The reason — the possible use of sleeper terror cells.
"They have many cells some of them are active which we can trace. Others are sleeper cells which are difficult to find," DGP Maharashtra, P S Pasricha said.
And though many would have thought that it were the same men who were behind the Mumbai blasts blew a hole in that theory.
"Although they have not found any explosives here but they are still conducting tests. All the tests so far are inconclusive," Joint CP, ATS, Maharashtra, K P Raghuvanshi said.
It was the first pointer that the Aurangabad arms haul and this attack may have been different operations which working in parallel but with the same objective.
Then was it a red herring? And if it wasn't then how did the controllers execute the plan?
"They had to have local support to carry out their activities. So they have agents which are very difficult to find," Pasricha said.

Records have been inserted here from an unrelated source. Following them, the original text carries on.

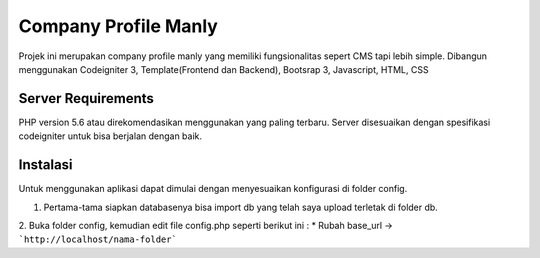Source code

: #####################
Company Profile Manly
#####################

Projek ini merupakan company profile manly yang memiliki fungsionalitas sepert CMS tapi lebih simple. Dibangun menggunakan Codeigniter 3, Template(Frontend dan Backend), Bootsrap 3, Javascript, HTML, CSS

*******************
Server Requirements
*******************
PHP version 5.6 atau direkomendasikan menggunakan yang paling terbaru. Server disesuaikan dengan spesifikasi codeigniter untuk bisa berjalan dengan baik.

*********
Instalasi
*********
Untuk menggunakan aplikasi dapat dimulai dengan menyesuaikan konfigurasi di folder config.

1. Pertama-tama siapkan databasenya bisa import db yang telah saya upload terletak di folder db.
2. Buka folder config, kemudian edit file config.php seperti berikut ini :
* Rubah base_url -> ```http://localhost/nama-folder```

Police sources say local support had come from members of the Students Islamic Movement of India (SIMI), which has been operating under various aliases:
- Tehreek-ul-Mujahideen
- Tehfaz-e-Sherai Islami
- Lashkar-e-Kahar
- Tableeq-e-Jamaat
The method in all attacks by SIMI has been similar but for the victims and their families it's the madness that can never be explained.
However, as the ATS works tirelessly from picking up links to drawing concrete conclusions their biggest challenge will be to prevent another 7/11.